When the film premiered, Mandagi was in the room. “We got a special world premiere,” he said. “I took my mum as my date.” By the time the band left Melbourne for their first international showcases, audiences already knew the song. “People had already heard of us because of that movie,” Mandagi said. “That movie did amazing things for us.”

The inclusion of “Sweet Disposition” in the film brought The Temper Trap to international stages quickly. Tours with the Rolling Stones, Florence and the Machine, Coldplay, and Imagine Dragons followed, taking the band across Australia, New Zealand, the United Kingdom, Germany, France, the Netherlands, Ireland, Switzerland, Canada, and the United States.

“Sweet Disposition” reached the top 10 on the singles charts in the UK, Ireland, and Belgium, and peaked at No. 9 on the US Billboard Alternative Songs chart. By 2010, Conditions had sold well over half a million records, and in the middle of their rise, the band was still asking their management to borrow change for coffee, reportedly unaware of the scale of what was happening around them.

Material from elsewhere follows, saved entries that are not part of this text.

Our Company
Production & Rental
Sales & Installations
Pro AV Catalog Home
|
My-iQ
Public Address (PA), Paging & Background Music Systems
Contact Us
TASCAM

Dundas remembered the moment the reality of it landed. “We were in London, watching music on TV. It’s like, Lady Gaga, some R&B star, and ‘Sweet Disposition’?!” he said.

Marshall had deliberately licensed the song as widely as possible. “It’s one of the most synced records of the past decade,” he said.

By December 2009, “Sweet Disposition” was the lead track in a national Rhapsody advertising campaign airing across MTV, VH1, Spike, and Comedy Central. “Sweet Disposition is an amazing track that harnesses the emotional power of music,” said Jessica Friedberg, Rhapsody’s senior director of consumer marketing. The band was simultaneously on tour in the UK with Florence and the Machine.

While the song is considered by many a love song, Mandagi disagrees. “I mean so many people have gotten married to that song and whatnot, it’s not even a love song!” he said. “But it takes on a whole life of its own. People decipher the lyrics in their own way, and it speaks to them in its own way. So I’m happy for that. I’m glad that the song belongs to so many other people.” Some have embraced the lyrics so fully they have had them tattooed on their bodies, sometimes incorrectly, like Harry Styles.

“I’m just happy that it became the soundtrack to so many people’s lives,” Mandagi said a decade later. “It’s more what other people take out of it.”

The film and the song have the same understanding. We see and hear what we want to see and hear.

Sillitto played a riff in a St. Kilda bedroom. The world decided what it meant.